The expert armor smiths at Darksword Armory have studied a whole range of medieval bascinet helmets to create the Sky Guard Helmet: a quintessential helmet to compliment any high-medieval re-enactment impression or LARP warrior outfit. Its construction and design made it a rugged and versatile inclusion in your armory.
It is made from mild steel – although it is not guaranteed for full-contact combat, it has been designed to take some knocks in stage combat and re-enactment use. It is fully hand-finished throughout, with hand-riveted construction. The interior is leather-lined and features a unique suspension system so that it fits snugly and comfortably all day, and it has a handy chin-strap. The Sky Guard has a detachable visor – it is kept secure in place with attractive chained pins, and also features a locking bar that keeps the visor firmly shut when down. The visor has twelve symmetrical holes drilled into each side of the visor in order to provide better airflow to the wearer, another period-accurate details as well as a very useful addition! It is finished in a lovely satin matte, so bear that in mind when choosing other pieces of our armor to match.

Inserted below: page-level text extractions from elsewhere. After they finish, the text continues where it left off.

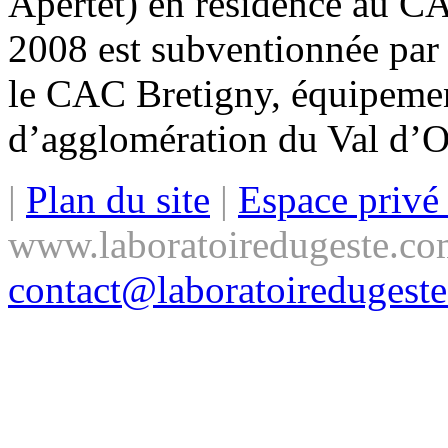
Apertet) en résidence au C
2008 est subventionnée par
le CAC Bretigny, équipeme
d’agglomération du Val d’
|
Plan du site
|
Espace priv
www.laboratoiredugeste.co
contact@laboratoiredugest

In all, the Sky Guard Helmet is a brilliant piece of armor that has a distinctly fantasy-vibe, but is historically accurate enough to pass muster for even the most stringent re-enactment. It would make for a fantastic guard’s helm, or the helmet of a brave cavalier, as well as a faithful portrayal of a 14th-century continental knight.

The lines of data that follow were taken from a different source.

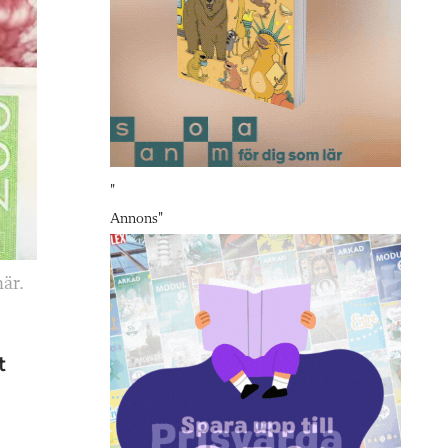
"
Annons
"
här.
t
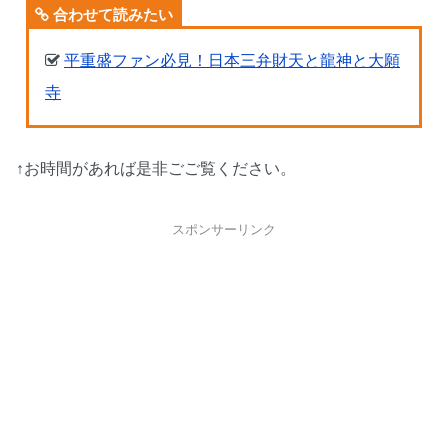
合わせて読みたい
平重盛ファン必見！日本三弁財天と龍神と大願
寺
↑お時間があれば是非ごご覧ください。
スポンサーリンク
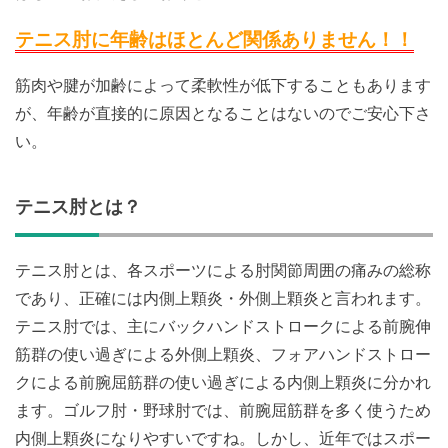
テニス肘に年齢はほとんど関係ありません！！
筋肉や腱が加齢によって柔軟性が低下することもあります
が、年齢が直接的に原因となることはないのでご安心下さ
い。
テニス肘とは？
テニス肘とは、各スポーツによる肘関節周囲の痛みの総称
であり、正確には内側上顆炎・外側上顆炎と言われます。
テニス肘では、主にバックハンドストロークによる前腕伸
筋群の使い過ぎによる外側上顆炎、フォアハンドストロー
クによる前腕屈筋群の使い過ぎによる内側上顆炎に分かれ
ます。ゴルフ肘・野球肘では、前腕屈筋群を多く使うため
内側上顆炎になりやすいですね。しかし、近年ではスポー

(History) A Brief and Brisk Biography of the Bascinet
Keeping your brains in was an eternal preoccupation for knights and soldiers in the medieval period. Helmets made from metal had always been a form of ‘plate’ armor, beaten from one or several plates of bronze, iron and later steel, riveted or welded together. But with the emergence of plate armor in the 14th-century in response to the paucity of chainmail due to the powerful crushing and piercing weapons of the high-medieval period, helms underwent rapid transformation and diversification. The bascinet arrived early and stayed late: early types are visible in the 13th-century, and they didn’t properly drop out of fashion until well into the 1400s CE. It is typified by a high peak or ridge to deflect downward blows, and the all-round covering it gives to the sides and back of the head. It evolved from the cervelliere, a kind of simple close-fitting metal skullcap.
It’s important to realise that medieval head protection often involved many different layers: a 12th-century knight outfitted for battle might be wearing an arming cap, a cervelliere, a mail coif, and a great helm on top. Whilst this does explain why medieval knights often look like bobble-heads in medieval devotional art, it was often very heavy, hot and uncomfortable – better solutions than simply piling on more layers were clearly needed. The suddenness of the appearance of the bascinet in the historical record has led historians and arms expects to theorise that it was the child of the flourishing exchange between the Christian and Muslim worlds, partly or wholly influenced by the Islamic styles of helmet popular in the Middle East which would have been regularly experienced by Franci in the Crusader States.
The bascinet continued to be worn under the great helm, but it began to appear as a standalone visored helmet from around the 1330s CE – this is roughly when one might expect to see the kind of bascinet as our Sky Guard.